When you've configured your browser, you need to test that it is working properly by performing the following steps. If anything does not happen in the way described below, there is a problem with your browser configuration. In this case, please refer to the troubleshooting page.

  1. Make sure you have checked that the proxy listener is active and have configured your chosen browser.
  2. With Burp running, open the browser that you configured and go to any HTTP URL (don't use HTTPS for the moment). Your browser should sit waiting for the request to complete, that is, it should look like it is stuck trying to load a page. This is because Burp has intercepted the HTTP request that your browser is trying to send.
  3. In Burp, go to the 'Proxy' tab and open the 'Intercept' sub-tab. Both of these tabs should be highlighted. On the 'Intercept' tab, you should see the intercepted HTTP request in the main panel.
  4. Notice the button that says 'Intercept is on'. If you click it, it will change to 'Intercept is off' and the request will be released from Burp.
  5. Go back to your browser.
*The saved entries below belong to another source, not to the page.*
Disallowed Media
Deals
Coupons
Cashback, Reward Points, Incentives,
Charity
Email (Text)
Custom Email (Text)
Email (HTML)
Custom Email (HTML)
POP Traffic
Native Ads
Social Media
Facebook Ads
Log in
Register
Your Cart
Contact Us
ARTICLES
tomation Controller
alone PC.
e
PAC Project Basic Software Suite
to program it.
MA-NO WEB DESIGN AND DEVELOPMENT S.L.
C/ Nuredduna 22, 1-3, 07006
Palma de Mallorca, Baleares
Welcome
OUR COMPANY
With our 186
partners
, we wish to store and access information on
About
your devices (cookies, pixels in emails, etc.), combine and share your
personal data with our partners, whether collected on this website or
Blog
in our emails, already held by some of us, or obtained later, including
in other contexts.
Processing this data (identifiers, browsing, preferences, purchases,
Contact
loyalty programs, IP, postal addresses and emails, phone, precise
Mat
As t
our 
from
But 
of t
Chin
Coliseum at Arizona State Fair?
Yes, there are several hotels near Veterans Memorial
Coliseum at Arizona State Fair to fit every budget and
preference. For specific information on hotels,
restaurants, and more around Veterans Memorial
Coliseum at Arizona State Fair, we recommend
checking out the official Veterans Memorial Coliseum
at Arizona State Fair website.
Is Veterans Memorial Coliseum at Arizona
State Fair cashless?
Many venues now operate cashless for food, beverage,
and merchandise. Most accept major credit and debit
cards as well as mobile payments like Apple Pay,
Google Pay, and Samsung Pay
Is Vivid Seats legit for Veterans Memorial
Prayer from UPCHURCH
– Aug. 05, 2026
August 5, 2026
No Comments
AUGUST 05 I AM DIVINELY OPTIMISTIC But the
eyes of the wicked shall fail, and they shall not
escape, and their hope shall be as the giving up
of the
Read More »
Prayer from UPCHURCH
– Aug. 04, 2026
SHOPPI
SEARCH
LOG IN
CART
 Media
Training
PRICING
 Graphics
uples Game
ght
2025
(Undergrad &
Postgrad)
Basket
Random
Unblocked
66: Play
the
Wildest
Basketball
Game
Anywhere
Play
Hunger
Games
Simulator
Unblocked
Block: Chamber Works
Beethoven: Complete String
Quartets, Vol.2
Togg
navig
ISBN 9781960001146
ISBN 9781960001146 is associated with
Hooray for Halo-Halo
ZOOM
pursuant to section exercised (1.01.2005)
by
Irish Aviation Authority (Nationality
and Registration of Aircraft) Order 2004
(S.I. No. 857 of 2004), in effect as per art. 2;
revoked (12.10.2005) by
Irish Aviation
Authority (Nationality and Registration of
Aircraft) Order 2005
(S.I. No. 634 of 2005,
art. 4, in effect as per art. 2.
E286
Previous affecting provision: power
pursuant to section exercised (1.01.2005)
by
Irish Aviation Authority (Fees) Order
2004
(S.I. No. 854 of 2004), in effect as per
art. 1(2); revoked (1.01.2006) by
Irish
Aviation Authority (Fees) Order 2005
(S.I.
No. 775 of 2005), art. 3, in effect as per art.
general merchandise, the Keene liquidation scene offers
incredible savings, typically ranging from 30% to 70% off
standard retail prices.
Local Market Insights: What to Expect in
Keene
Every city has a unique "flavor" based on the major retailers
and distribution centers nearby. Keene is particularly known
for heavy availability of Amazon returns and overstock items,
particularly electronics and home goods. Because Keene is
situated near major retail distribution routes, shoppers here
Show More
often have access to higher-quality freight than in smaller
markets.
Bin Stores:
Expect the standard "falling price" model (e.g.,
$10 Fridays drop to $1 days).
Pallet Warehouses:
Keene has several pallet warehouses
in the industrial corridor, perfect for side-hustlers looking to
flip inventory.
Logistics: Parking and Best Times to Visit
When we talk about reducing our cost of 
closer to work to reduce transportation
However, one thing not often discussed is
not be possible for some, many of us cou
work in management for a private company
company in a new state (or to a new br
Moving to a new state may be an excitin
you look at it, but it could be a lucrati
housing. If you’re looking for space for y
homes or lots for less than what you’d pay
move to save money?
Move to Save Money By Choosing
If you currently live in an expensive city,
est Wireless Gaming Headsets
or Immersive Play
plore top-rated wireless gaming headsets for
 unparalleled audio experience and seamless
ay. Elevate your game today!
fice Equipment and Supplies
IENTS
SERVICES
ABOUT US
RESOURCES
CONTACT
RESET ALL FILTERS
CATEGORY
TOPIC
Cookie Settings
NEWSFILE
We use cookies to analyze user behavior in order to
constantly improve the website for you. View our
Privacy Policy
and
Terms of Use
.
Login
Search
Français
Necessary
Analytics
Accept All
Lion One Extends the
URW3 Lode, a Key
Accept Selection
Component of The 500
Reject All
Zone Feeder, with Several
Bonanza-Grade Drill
You should now see the requested page loading as it would during normal browsing.

Burp Suite Proxy Not Working Firefox Browser

If everything went as described above, you have finished the mandatory configuration steps for using an external browser with Burp Suite. However, at the moment you will only be able to test web applications that exclusively use HTTP. Site speed checker. If you try and access an HTTPS URL using your external browser, you will notice that the connection is blocked. Therefore, we strongly recommend that you perform the final additional step to install Burp's CA certificate so that you can also test applications using HTTPS.